President of Harvard University Larry Bacow and his wife Adele have tested positive for coronavirus, he confirmed in a university letter on Tuesday. Bacow said in his statement that the couple had been social distancing since March 14.
“We started experiencing symptoms on Sunday—first coughs then fevers, chills, and muscle aches—and contacted our doctors on Monday. We were tested yesterday and just received the results a few minutes ago. We wanted to share this news with all of you as soon as possible.”
President Larry Bacow and his wife Adele have tested positive for COVID-19 and are being treated at home https://t.co/xbHgJBnN3i
— Harvard University (@Harvard) March 24, 2020
Since Bacow is a big public figure, it can be a serious threat to many. The Massachusetts Department of Public Health will inform any person who was in contact with the president of Harvard University and his wife in the last 14 days.

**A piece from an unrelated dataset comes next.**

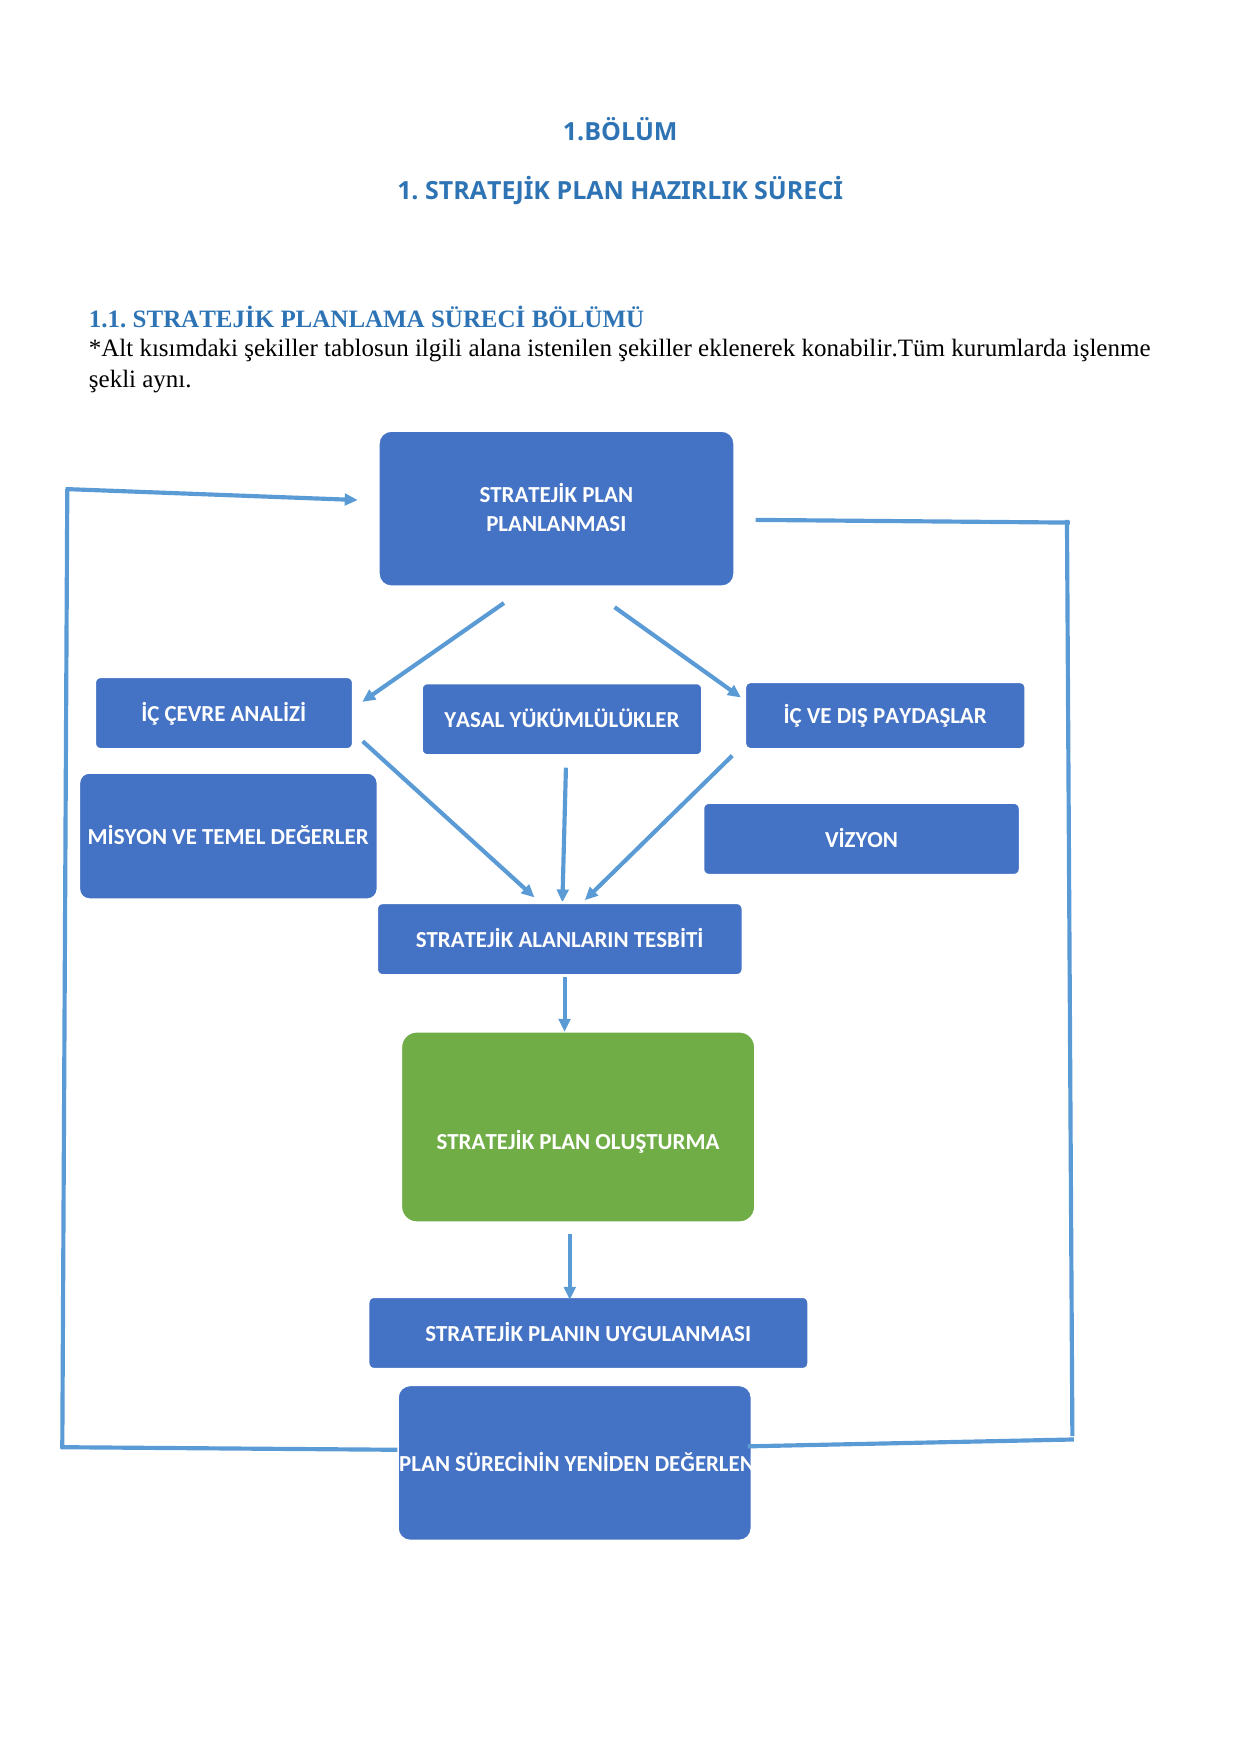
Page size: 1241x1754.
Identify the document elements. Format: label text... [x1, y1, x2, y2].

“We will be taking the time we need to rest and recuperate during a two-week isolation at home,” he continued in the letter. “I am blessed with a great team, and many of my colleagues will be taking on more responsibility over the next few weeks. Adele and I focus on just getting healthy.”
“This virus can lay anyone low. We all need to be vigilant and keep following guidelines to limit our contact with others,” he continued. “I hope to see as few of you in our situation as possible. And I urge you to continue following the guidance of public health experts and the advice and orders of our government officials.”
However, as of yesterday, 18 people of the Harvard community have also been tested positive for the virus, as confirmed by the world’s oldest university in another statement.
The prestigious university announced its first case of COVID-19 on March 13, days after announcing that it was moving all classes online. They also asked students to move out of campus housing.
So far, 1159 people have tested positive for COVID-19 in Massachusetts. That’s up from 777 the day before.
Unfortunately, Harvard University, which has the largest financial endowment of any school, is also cutting its subcontracted dining hall workers without pay as it shuts down in response to the coronavirus pandemic.
The move is drawing criticism from employment rights advocates. They are pointing to the university’s $40.9 billion endowments as evidence that the school is hardly in financial straits. They also claim the decision violates Harvard’s wage equality policy.
Trump optimistic about getting over the situation
The World Health Organization (WHO) is fearing that the United States could become the global epicenter of the coronavirus pandemic. However, US President Donald Trump is hopeful the country will shake off coronavirus by Easter.
The president told a White House news briefing that early next month would be “a beautiful timeline”. The country has so far recorded almost 55,000 cases and nearly 800 deaths.